Sembra incredibile, ma la scienza, prima degli anni ‘90, non si era mai posta il problema che i farmaci potessero avere una risposta diversa nei due sessi. Cerchiamo allora di chiarire l’argomento “medicina di genere” con l’aiuto di Teresita Mazzei, Ordinaria di Farmacologia dell’Università di Firenze.
Quando se ne comincia a parlare?
I casi più clamorosi nell’ultimo ventennio sono stati due: il primo appartiene alla classe di farmaci antitumorali studiati per la terapia del carcinoma in fase avanzata ed inoperabile. Sperimentando il capostipite di questi farmaci, il gefitinib, con studi clinici controllati in Europa, America e Giappone, fu osservata nella popolazione europea ed americana una risposta inferiore rispetto a quella dei pazienti giapponesi. Infatti, le donne asiatiche hanno sulla membrana delle cellule del tumore polmonare un numero maggiore di recettori per il gefitinib che vi si lega e ne provoca la morte.
Il secondo è un farmaco per l’insonnia, lo zolpidem, presente sul mercato dalla fine degli anni Novanta. Fu notato un enorme aumento di incidenti automobilistici causato da donne che ne facevano uso. Queste, a parità di dose assunta, avevano una concentrazione nel sangue doppia rispetto agli uomini.
Le patologie si manifestano in maniera diversa fra i due sessi?
Sì, per età di insorgenza o, più spesso, per la sintomatologia. L’esempio più noto è quello dell’infarto del miocardio che nel maschio si presenta più frequentemente con il classico dolore toracico irradiato al braccio sinistro; nella donna, invece, può provocare un malessere vago o una vera e propria colica addominale. Durante il ricovero al pronto soccorso spesso alle donne infartuate viene fatta una gastroscopia o una colonscopia prima di giungere a una diagnosi corretta.
È vero che le donne sono le maggiori consumatrici di farmaci?
☆ ☆ ☆ ☆ ☆
_COMPITI DA SVOLGERE_:
A) Quale farmaco per l'insonnia viene citato nell'intervista sulla medicina di genere?
B) Prosegui l'intervista sulla medicina di genere dopo l'ultima domanda riportata.
L'elenco riportato qui non ha alcun legame con il testo.

_SEZIONE DATI_:
☆ ☆ ☆ ☆ ☆
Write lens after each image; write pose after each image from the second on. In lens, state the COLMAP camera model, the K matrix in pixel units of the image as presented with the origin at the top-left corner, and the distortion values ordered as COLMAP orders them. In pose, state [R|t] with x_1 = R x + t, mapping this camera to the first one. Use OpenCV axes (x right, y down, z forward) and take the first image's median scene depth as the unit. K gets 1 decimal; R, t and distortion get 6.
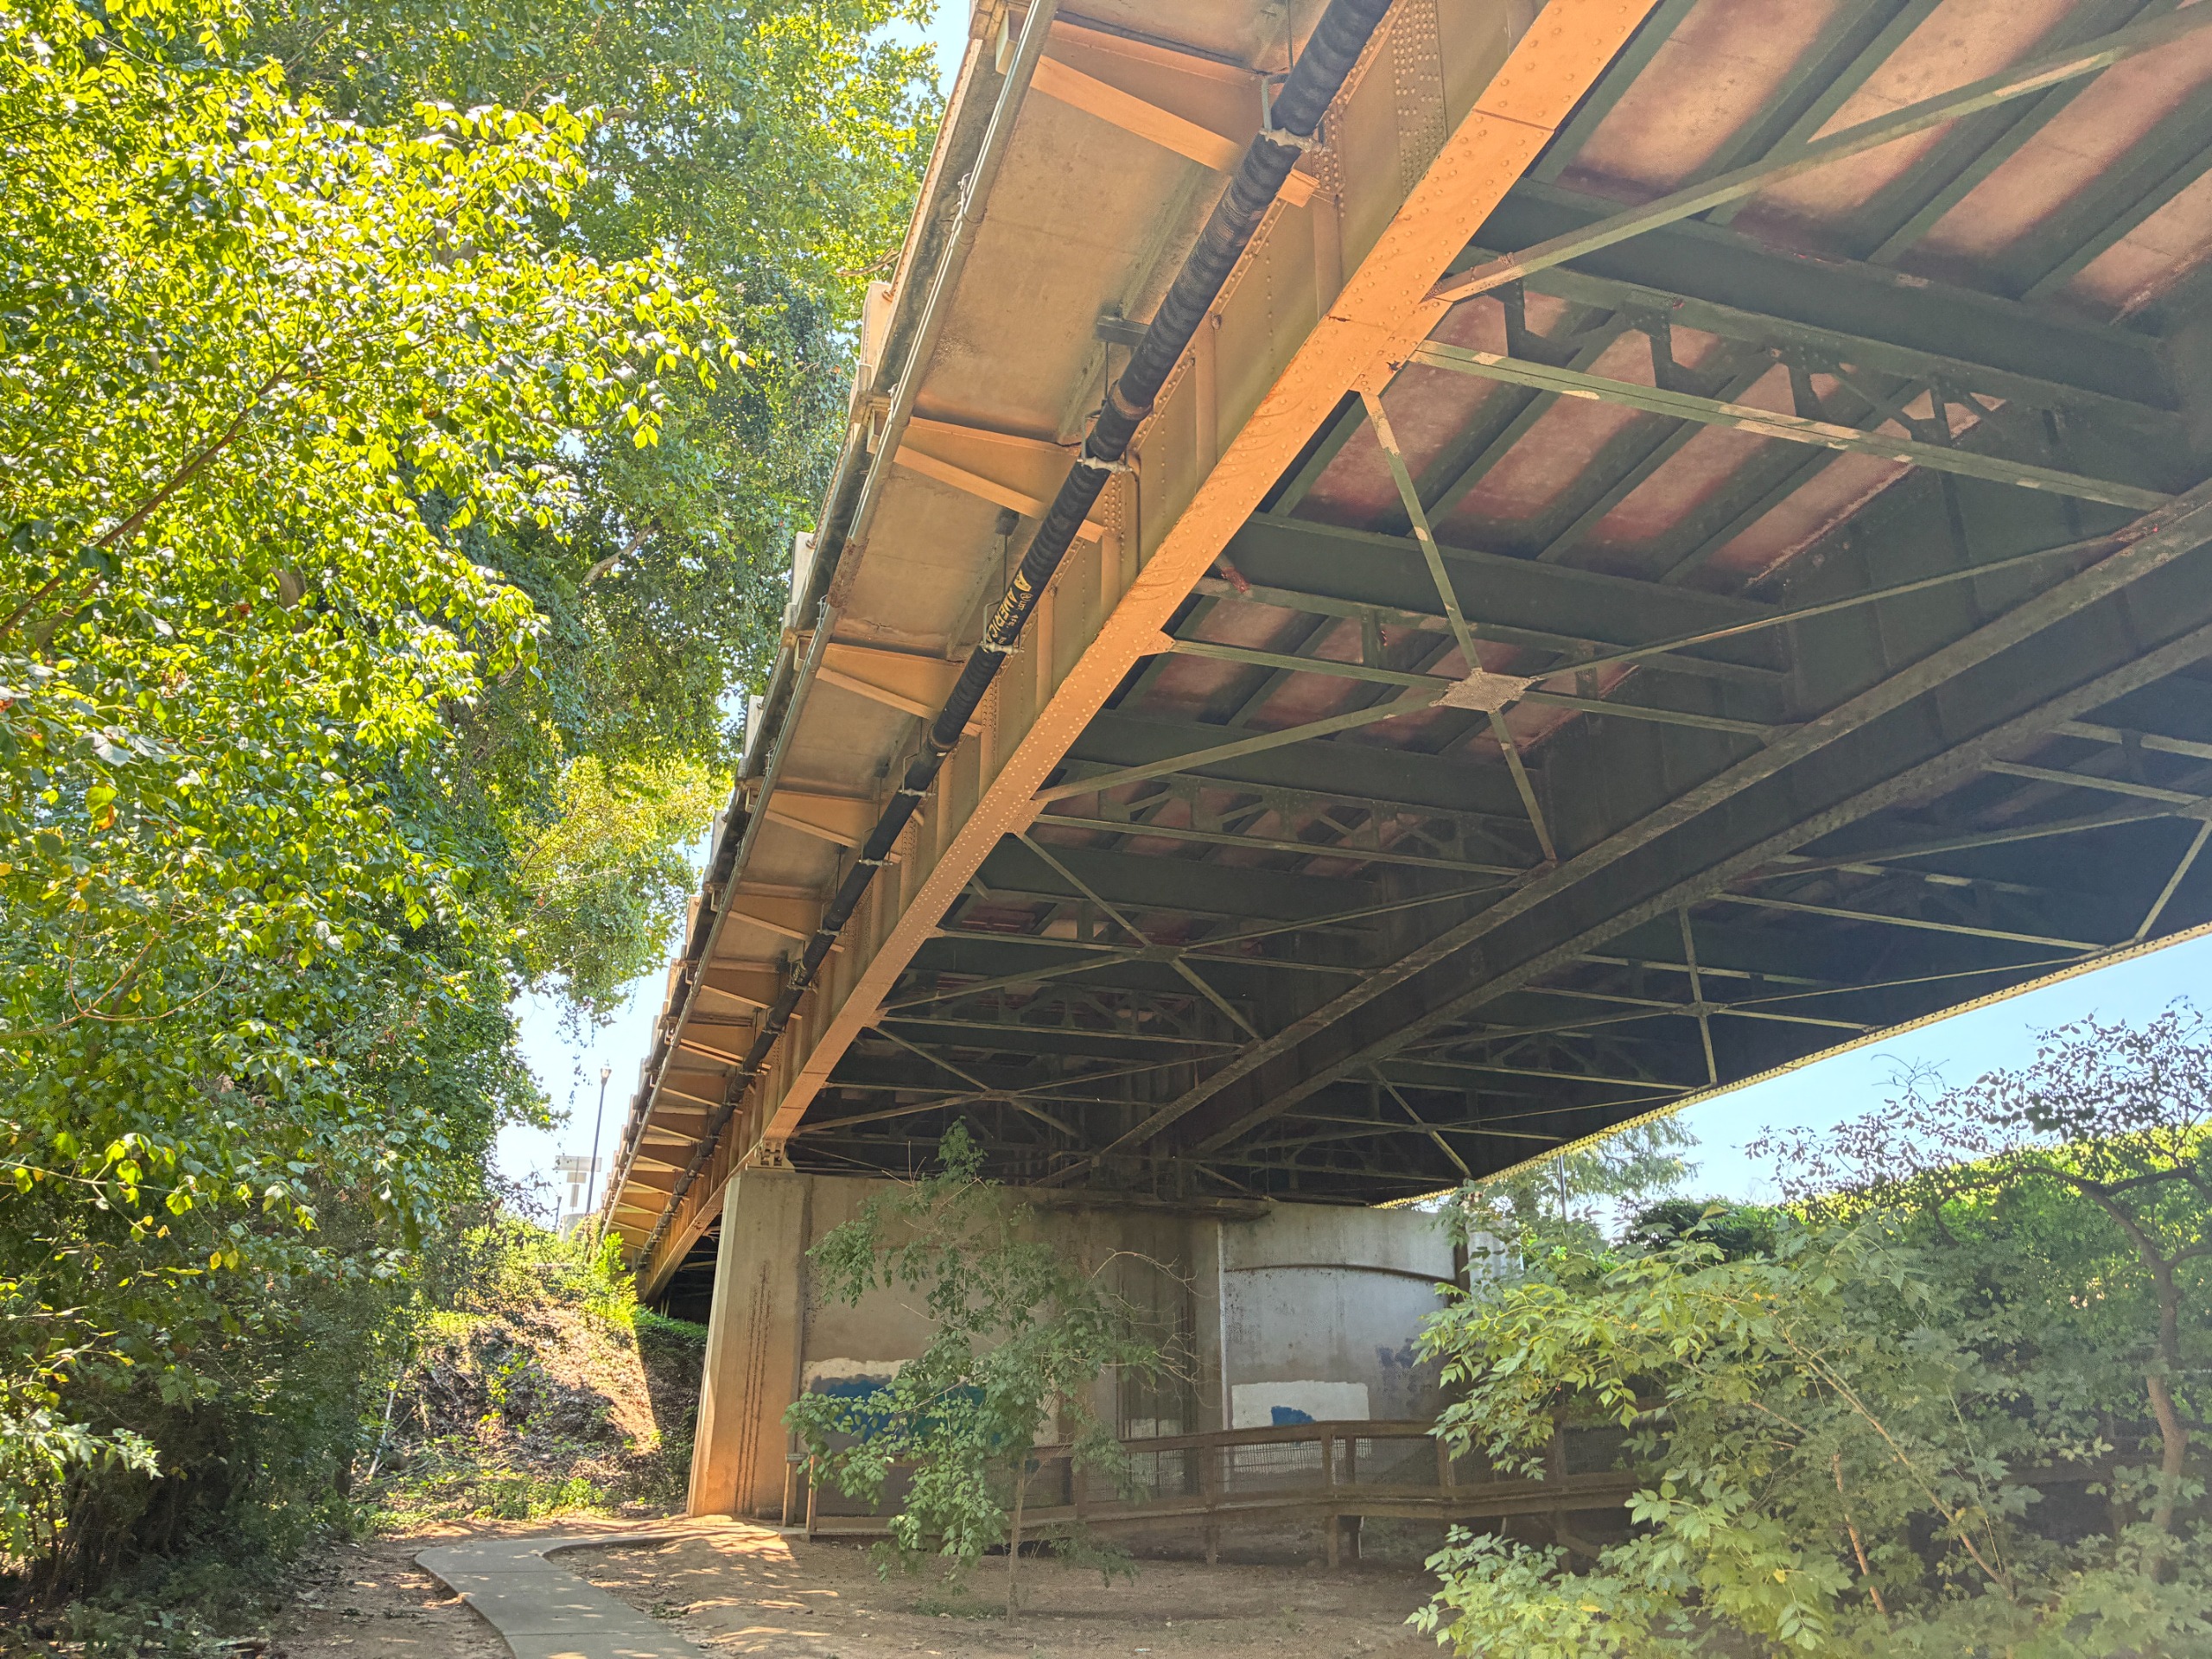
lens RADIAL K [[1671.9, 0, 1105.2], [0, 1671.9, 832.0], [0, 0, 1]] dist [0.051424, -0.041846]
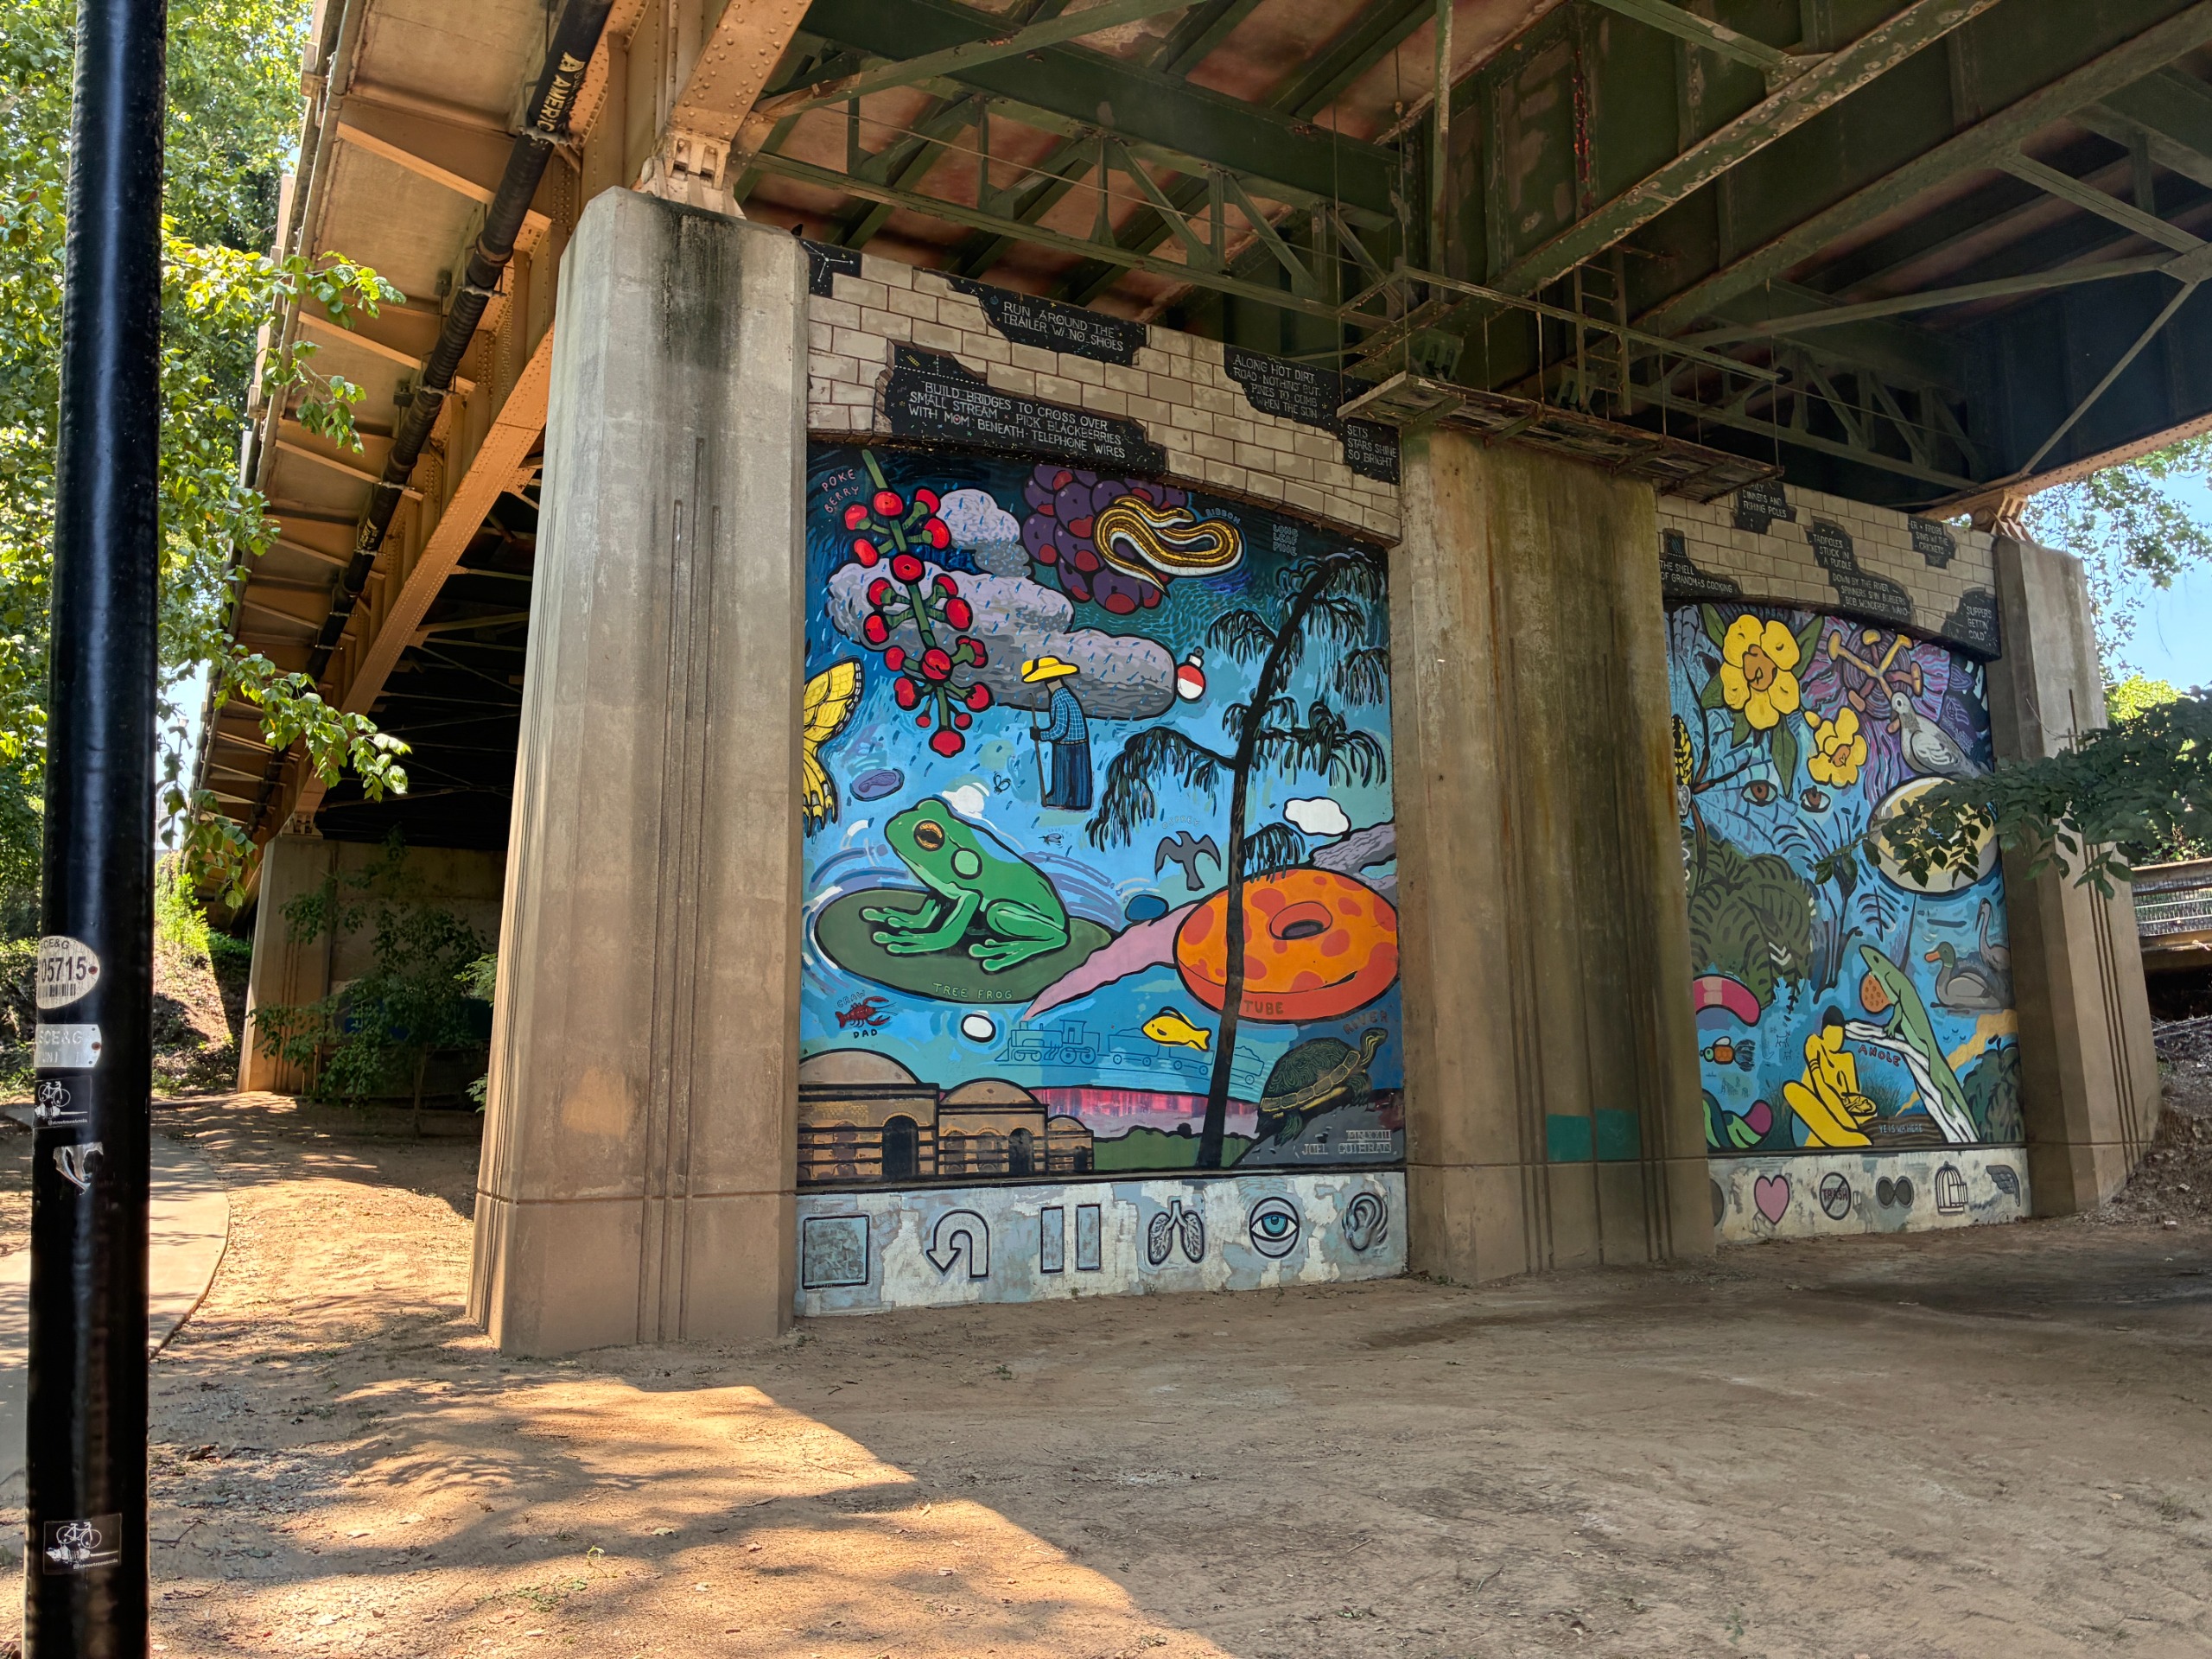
☆ ☆ ☆ ☆ ☆
_RISPOSTE AI COMPITI_:
A) Lo zolpidem.

B)
La motivazione più probabile è che si tratta in gran parte di farmaci per i quali è necessaria una prescrizione medica. È vero che sono le donne le maggiori frequentatrici degli ambulatori dei medici di famiglia, lamentando più sintomi e, quindi, ottenendo più prescrizioni.
Gli effetti collaterali preferiscono le donne?
Le donne hanno reazioni avverse ai farmaci pari a 1,5-1,7 volte superiori agli uomini, con tossicità che può richiedere il ricovero. La causa è che i farmaci sono sperimentati prevalentemente su giovani volontari maschi. Le medicine sono assorbite ed eliminate dalle donne molto più lentamente rispetto agli uomini, raggiungendo e mantenendo così concentrazioni più elevate nel sangue più a lungo, con livelli potenzialmente tossici. Le statine, per esempio, farmaci anticolesterolo, causano più facilmente nelle donne, soprattutto anziane, dolori muscolari, mentre gli antipertensivi Ace inibitori provocano più tosse.
Nelle sperimentazioni farmacologiche le donne sono sottorappresentate?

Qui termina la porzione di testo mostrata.